*PROBLEM DESCRIPTION*:
Quote all lines below exactly. Images stay out.

(Object modification listings)
════

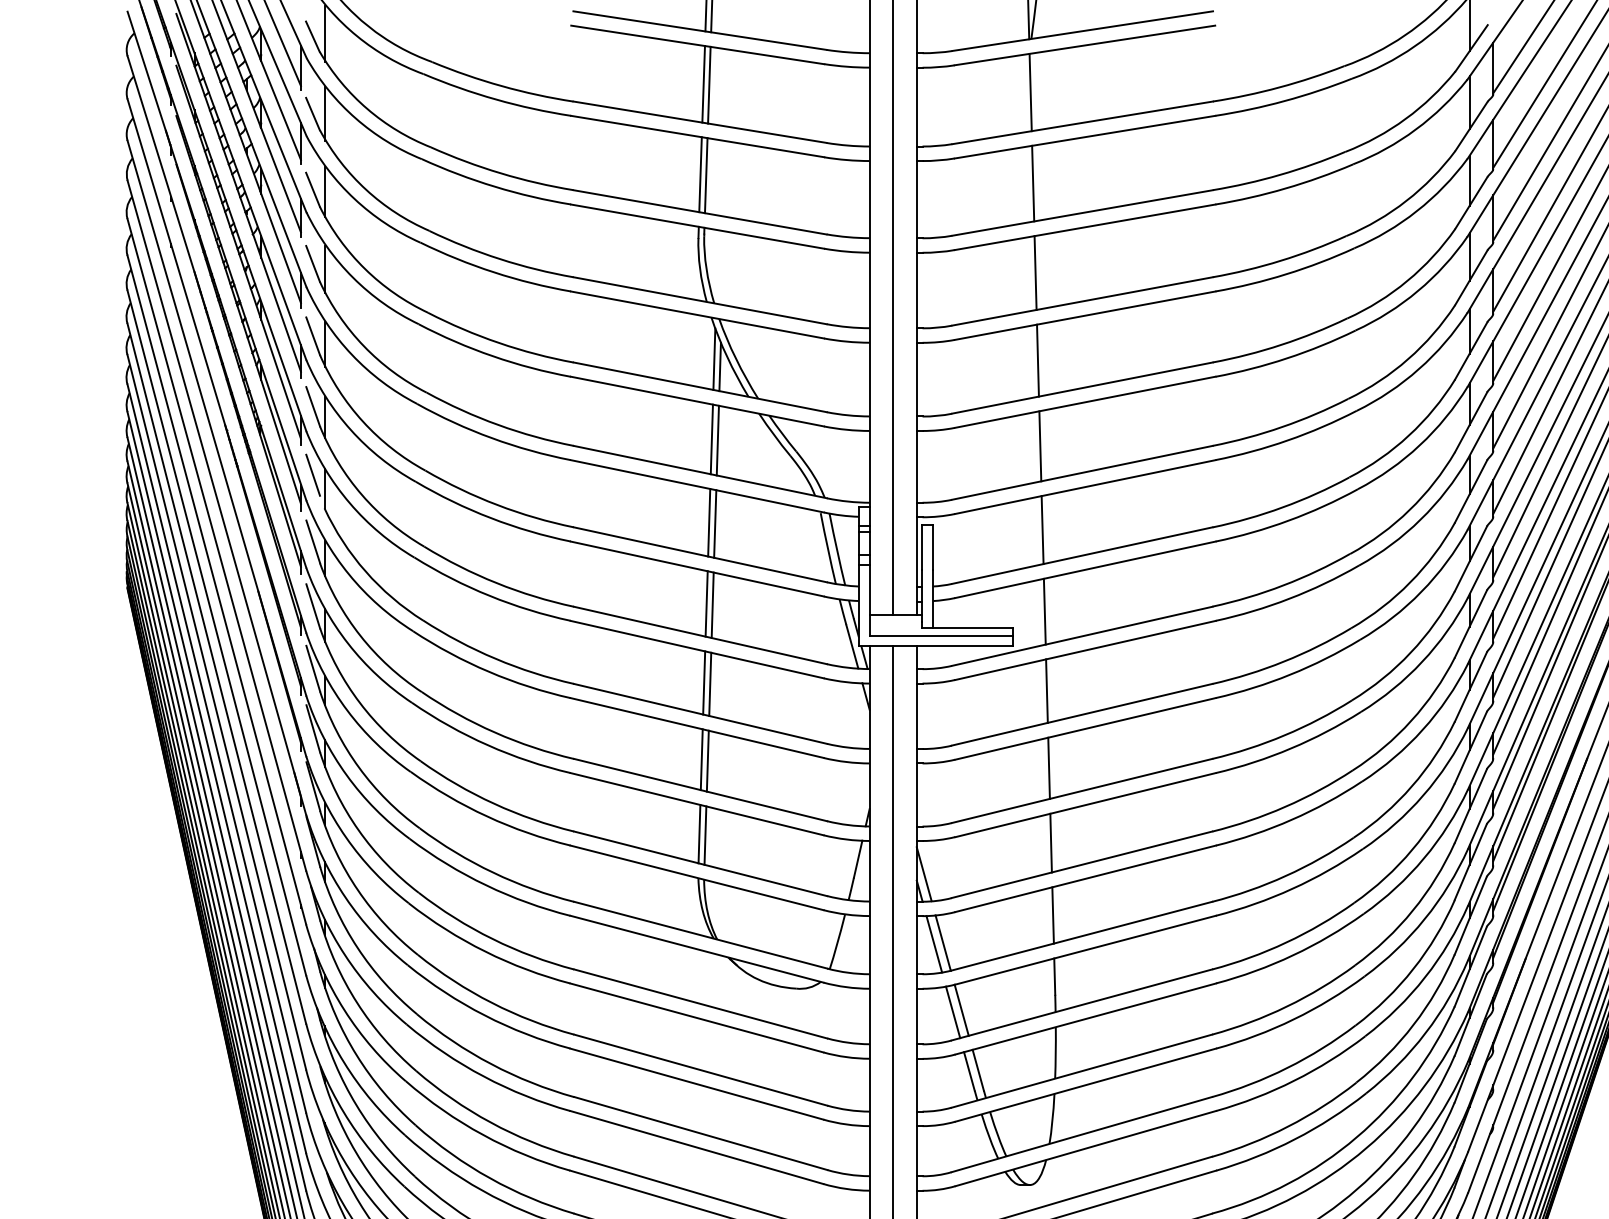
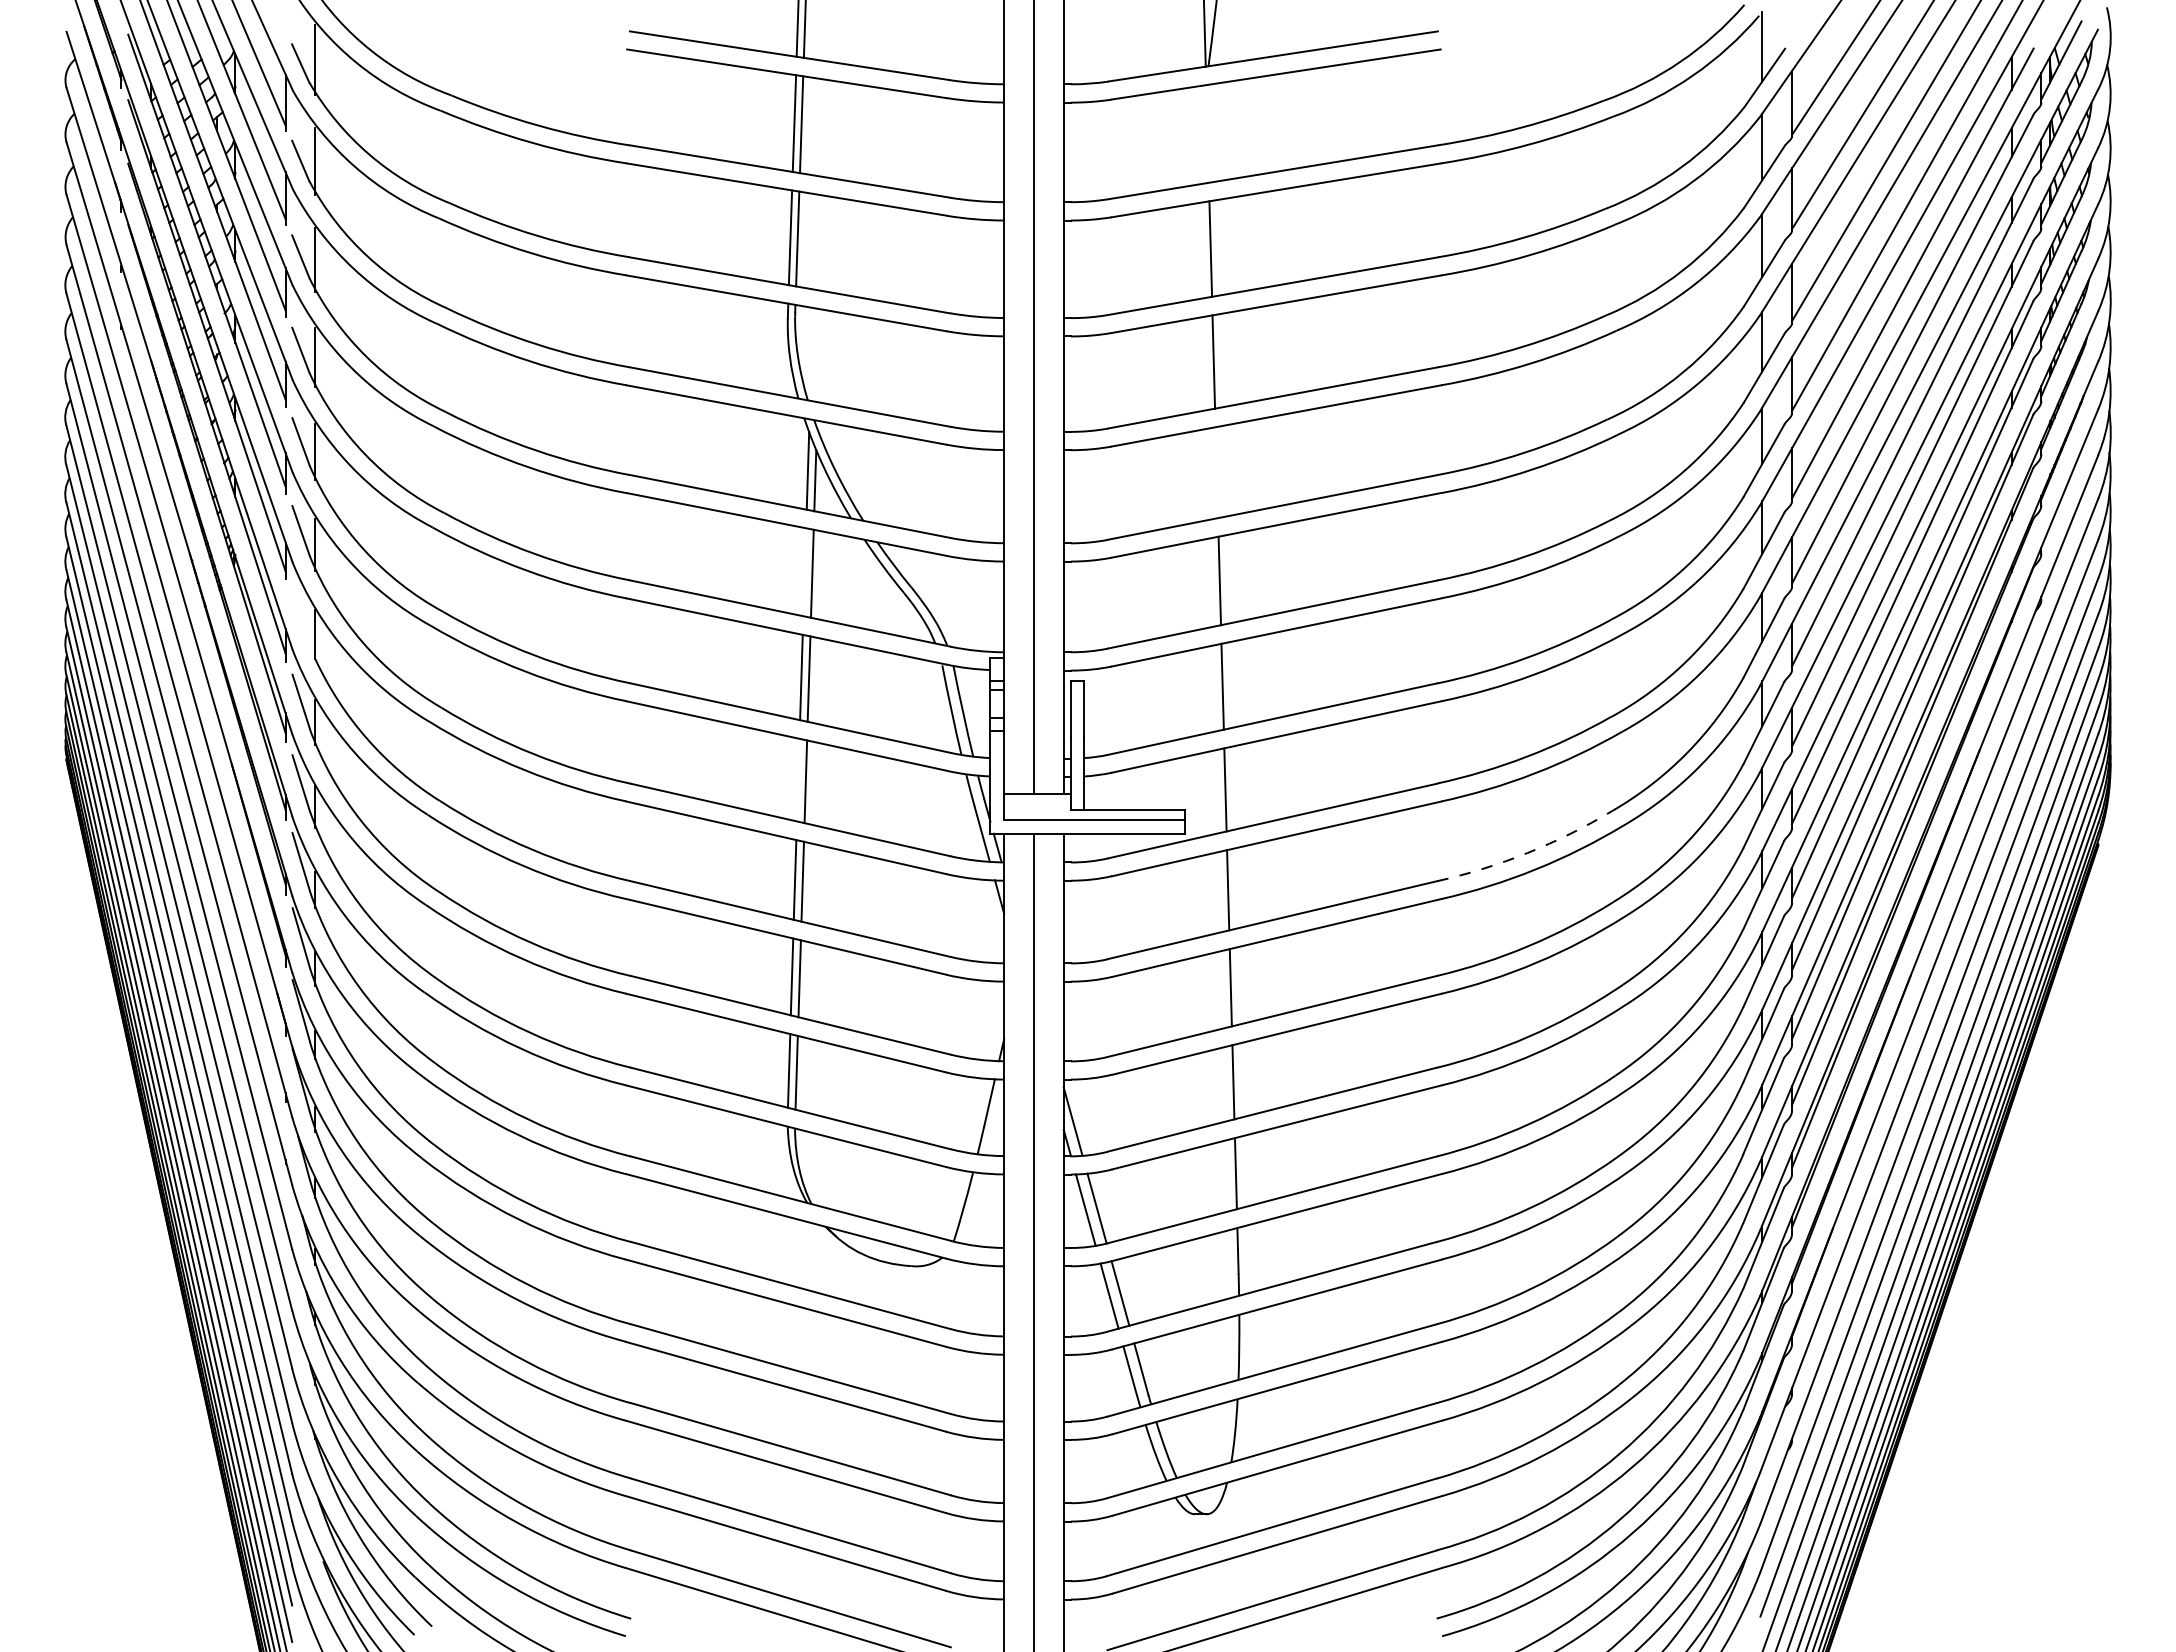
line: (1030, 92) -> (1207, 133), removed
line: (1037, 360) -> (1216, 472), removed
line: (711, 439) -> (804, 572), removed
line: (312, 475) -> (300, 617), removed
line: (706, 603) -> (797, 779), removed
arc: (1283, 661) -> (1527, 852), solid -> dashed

════

*SOLUTION TO THE PROBLEM*:
line: (1030, 92) -> (1207, 133), removed
line: (1037, 360) -> (1216, 472), removed
line: (711, 439) -> (804, 572), removed
line: (312, 475) -> (300, 617), removed
line: (706, 603) -> (797, 779), removed
arc: (1283, 661) -> (1527, 852), solid -> dashed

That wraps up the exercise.